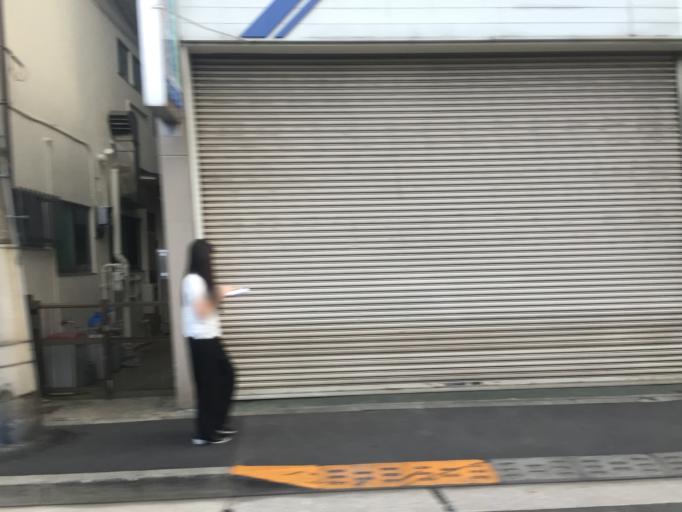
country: JP
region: Kanagawa
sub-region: Kawasaki-shi
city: Kawasaki
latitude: 35.5631
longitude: 139.6918
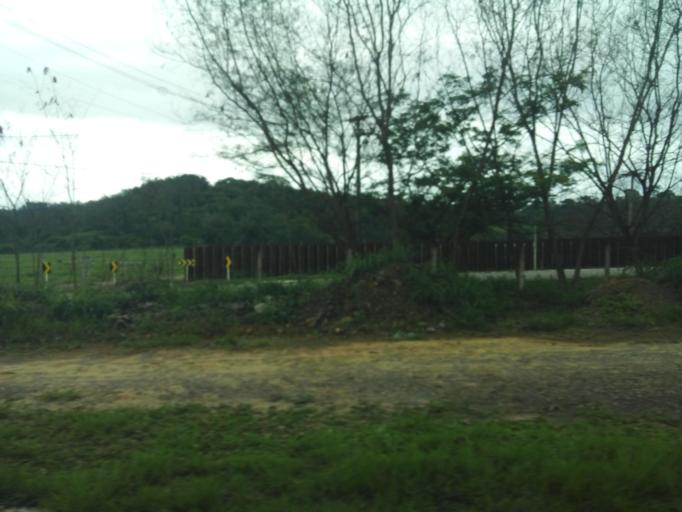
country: BR
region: Minas Gerais
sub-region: Ipatinga
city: Ipatinga
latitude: -19.4805
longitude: -42.4912
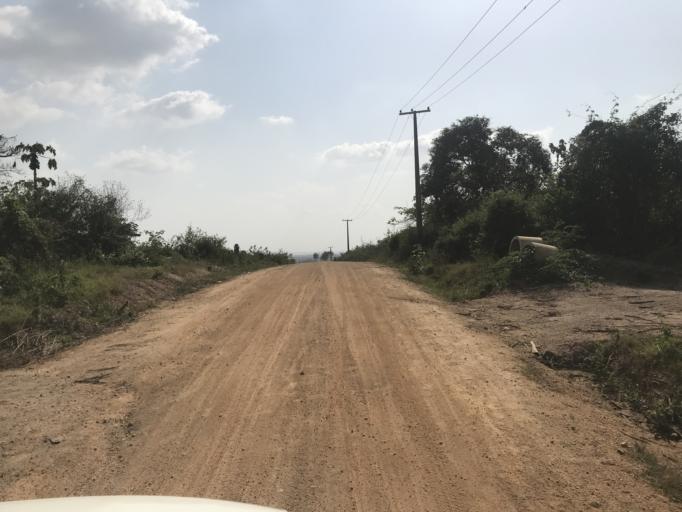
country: NG
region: Osun
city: Osogbo
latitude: 7.8485
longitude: 4.5824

◆ **TASK PROMPT**:
Extract every line of the listing above verbatim, leaving out the pictures.

◆ **FINAL RESULT**:
country: JP
region: Kanagawa
sub-region: Kawasaki-shi
city: Kawasaki
latitude: 35.5631
longitude: 139.6918
country: BR
region: Minas Gerais
sub-region: Ipatinga
city: Ipatinga
latitude: -19.4805
longitude: -42.4912
country: NG
region: Osun
city: Osogbo
latitude: 7.8485
longitude: 4.5824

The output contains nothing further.